== Requirement ==
Write the records out again exactly as they read, dropping any picture they hold.

*** Opening Raw data ***

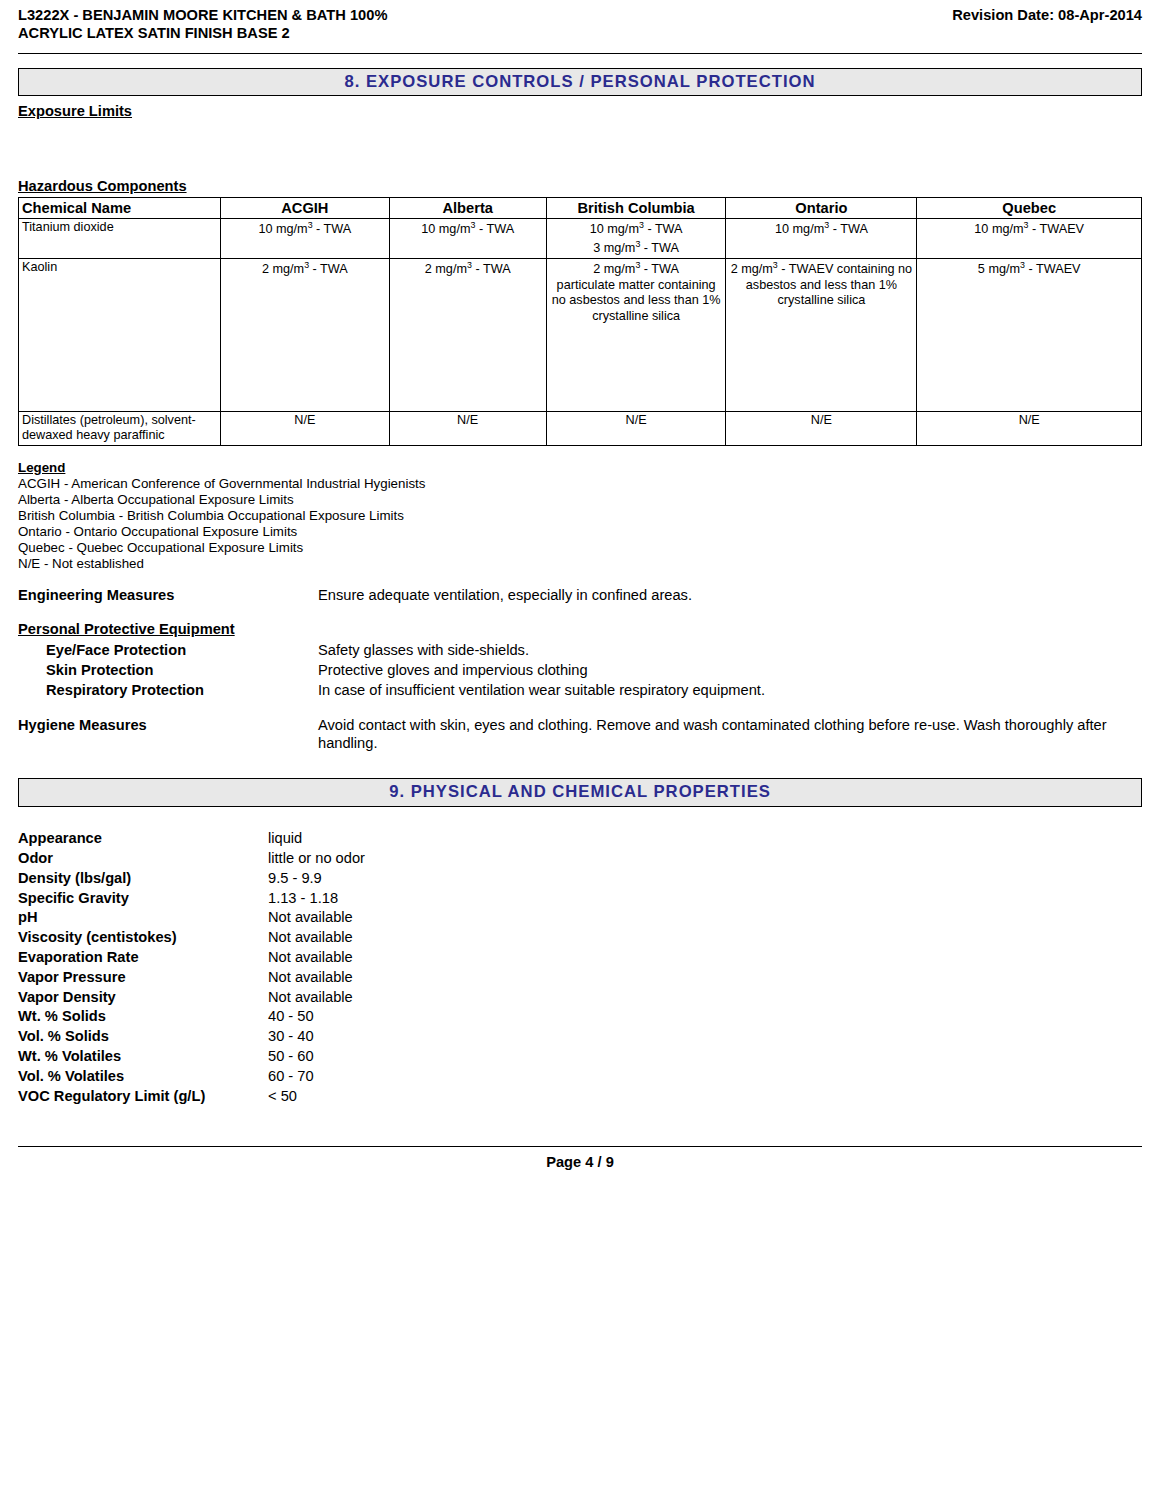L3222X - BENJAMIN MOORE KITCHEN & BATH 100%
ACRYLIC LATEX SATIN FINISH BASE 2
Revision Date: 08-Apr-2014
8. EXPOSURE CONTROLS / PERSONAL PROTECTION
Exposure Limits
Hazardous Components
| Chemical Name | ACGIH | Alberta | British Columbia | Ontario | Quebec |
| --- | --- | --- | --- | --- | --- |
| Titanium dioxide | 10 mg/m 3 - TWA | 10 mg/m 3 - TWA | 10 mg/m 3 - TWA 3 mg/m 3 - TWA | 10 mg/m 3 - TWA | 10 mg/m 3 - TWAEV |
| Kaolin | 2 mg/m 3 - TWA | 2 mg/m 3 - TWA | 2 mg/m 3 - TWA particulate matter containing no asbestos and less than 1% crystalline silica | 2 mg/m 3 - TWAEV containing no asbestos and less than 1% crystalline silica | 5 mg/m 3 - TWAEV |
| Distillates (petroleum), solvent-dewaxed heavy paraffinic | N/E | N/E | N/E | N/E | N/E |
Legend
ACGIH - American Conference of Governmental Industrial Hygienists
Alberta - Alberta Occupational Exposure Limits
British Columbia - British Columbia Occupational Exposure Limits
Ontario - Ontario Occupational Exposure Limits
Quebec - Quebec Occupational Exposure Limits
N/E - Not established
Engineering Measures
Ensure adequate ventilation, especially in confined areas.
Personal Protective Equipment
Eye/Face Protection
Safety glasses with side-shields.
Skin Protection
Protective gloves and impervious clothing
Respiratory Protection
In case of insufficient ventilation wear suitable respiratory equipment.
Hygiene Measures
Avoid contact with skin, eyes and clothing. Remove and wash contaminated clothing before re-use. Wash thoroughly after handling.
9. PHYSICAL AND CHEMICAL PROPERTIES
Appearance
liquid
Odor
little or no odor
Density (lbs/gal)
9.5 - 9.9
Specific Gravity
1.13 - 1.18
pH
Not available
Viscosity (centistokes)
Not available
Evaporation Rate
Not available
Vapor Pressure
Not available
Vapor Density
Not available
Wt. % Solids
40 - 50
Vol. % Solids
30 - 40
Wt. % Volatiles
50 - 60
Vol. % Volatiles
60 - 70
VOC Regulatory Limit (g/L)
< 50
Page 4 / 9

*** Closing Raw data ***

== Problem solution ==
L3222X - BENJAMIN MOORE KITCHEN & BATH 100%
ACRYLIC LATEX SATIN FINISH BASE 2
Revision Date: 08-Apr-2014
8. EXPOSURE CONTROLS / PERSONAL PROTECTION
Exposure Limits
Hazardous Components
| Chemical Name | ACGIH | Alberta | British Columbia | Ontario | Quebec |
| --- | --- | --- | --- | --- | --- |
| Titanium dioxide | 10 mg/m 3 - TWA | 10 mg/m 3 - TWA | 10 mg/m 3 - TWA 3 mg/m 3 - TWA | 10 mg/m 3 - TWA | 10 mg/m 3 - TWAEV |
| Kaolin | 2 mg/m 3 - TWA | 2 mg/m 3 - TWA | 2 mg/m 3 - TWA particulate matter containing no asbestos and less than 1% crystalline silica | 2 mg/m 3 - TWAEV containing no asbestos and less than 1% crystalline silica | 5 mg/m 3 - TWAEV |
| Distillates (petroleum), solvent-dewaxed heavy paraffinic | N/E | N/E | N/E | N/E | N/E |
Legend
ACGIH - American Conference of Governmental Industrial Hygienists
Alberta - Alberta Occupational Exposure Limits
British Columbia - British Columbia Occupational Exposure Limits
Ontario - Ontario Occupational Exposure Limits
Quebec - Quebec Occupational Exposure Limits
N/E - Not established
Engineering Measures
Ensure adequate ventilation, especially in confined areas.
Personal Protective Equipment
Eye/Face Protection
Safety glasses with side-shields.
Skin Protection
Protective gloves and impervious clothing
Respiratory Protection
In case of insufficient ventilation wear suitable respiratory equipment.
Hygiene Measures
Avoid contact with skin, eyes and clothing. Remove and wash contaminated clothing before re-use. Wash thoroughly after handling.
9. PHYSICAL AND CHEMICAL PROPERTIES
Appearance
liquid
Odor
little or no odor
Density (lbs/gal)
9.5 - 9.9
Specific Gravity
1.13 - 1.18
pH
Not available
Viscosity (centistokes)
Not available
Evaporation Rate
Not available
Vapor Pressure
Not available
Vapor Density
Not available
Wt. % Solids
40 - 50
Vol. % Solids
30 - 40
Wt. % Volatiles
50 - 60
Vol. % Volatiles
60 - 70
VOC Regulatory Limit (g/L)
< 50
Page 4 / 9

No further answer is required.